Photo: UNMASS Afghanista

Unexploded Ordnance Kills 11 Children in Ghazni and Herat

KABUL, AFGHANISTAN – Taliban authorities and local sources reported that landmines and unexploded ordnance have killed at least 11 children and injured five others on March 31.

As reported by the Taliban-controlled Bakhtar News Agency, the Taliban local authorities in Ghazni province said that nine children were killed in Giro district of the province due to the explosion of a landmine.

The news agency quoted Hamidullah Nisar, the Taliban director of information and culture in the province, saying that the incident took place late on Sunday when the children were playing with the unexploded ordnance.

On the same day, in a separate incident, two children between the ages of 10 and 15 lost their lives, while five others sustained injuries in the Rabat-e-Sangi district of Western Herat province, as a result of an ordnance explosion.

Local sources told KabulNow that the incident occurred in Khwaja Talkhtan village while the children were playing with the landmine left from the war.
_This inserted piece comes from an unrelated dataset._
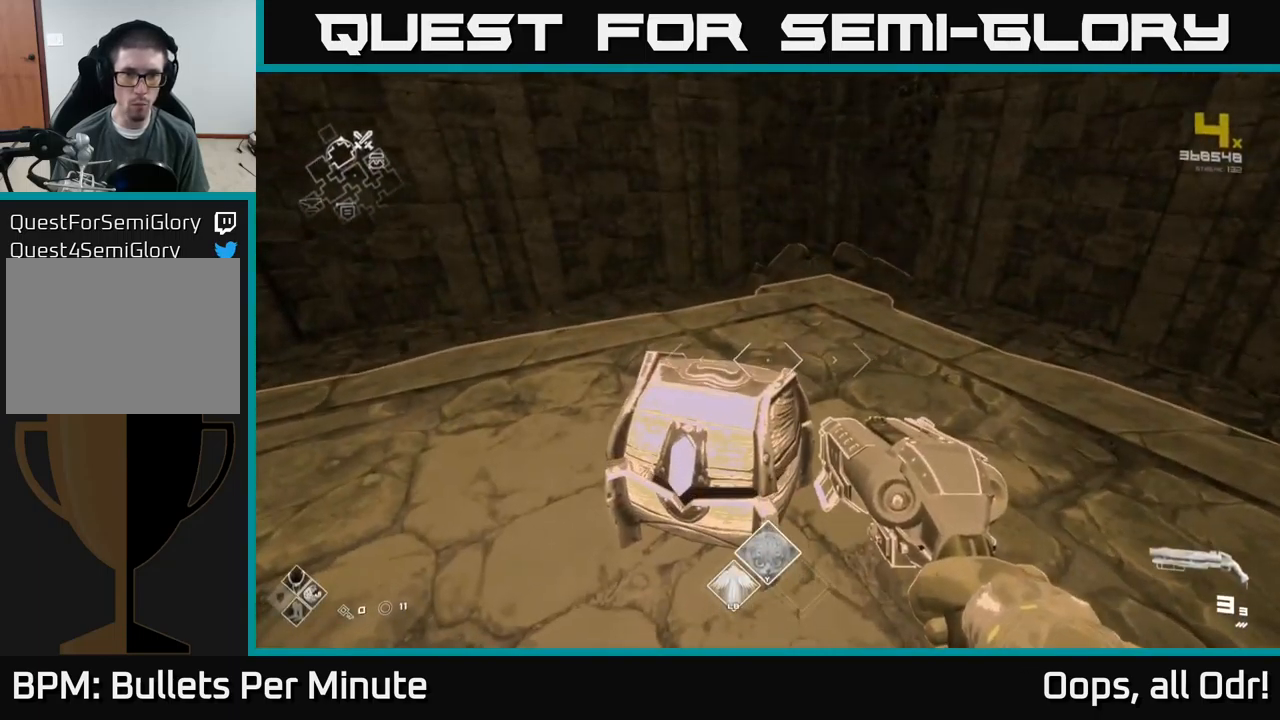
{"buttons": [], "left_stick": "up", "right_stick": "center", "events": [[33, "X", "up"], [450, "left_stick", "up"]]}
The injured children were subsequently taken to a nearby hospital for treatment.

Affected by decades of conflict and violence, especially the Taliban insurgency over the last two decades, Afghanistan remains one of the world’s most contaminated places with remnants of war, mostly landmines and unexploded ordnance.

The United Nations reported last year that nearly 57,000 civilians have either lost their lives or sustained injuries in Afghanistan due to landmines and explosive remnants of war since 1989.

According to UNICEF, approximately 85% of the casualties caused by war-related explosive ordnance in Afghanistan are children. “In 2022, more than 700 children were killed or maimed because of unexploded ordinances and war remnants. An average of two children every day!”

Last year, the International Committee of the Red Cross (ICRC) reported that at least 640 children were killed or injured in 541 incidents involving explosive remnants of war and landmine explosions in Afghanistan between January 2022 and June 2023

“Children have been particularly vulnerable to fatal or life-changing injuries as they unintentionally step on landmines or pick up unexploded ordnance littered around the places they stay, play or do household chores.”

The Taliban’s takeover of Afghanistan and its subsequent restrictions on women and girls have also caused many donor countries and organizations, including many mine clearance organizations, to cease operations and withdraw funding.

The ICRC has previously highlighted that the insufficient funding has hampered landmine clearance efforts in Afghanistan. “The dramatic drop in resources and funding had an equally dramatic impact on efforts to clear landmines and unexploded ordnance,” ICRC said.

“There is, however, still a desperate need for the international community to provide technical and financial assistance to reduce the number of human casualties caused by unexploded devices,” the organization added.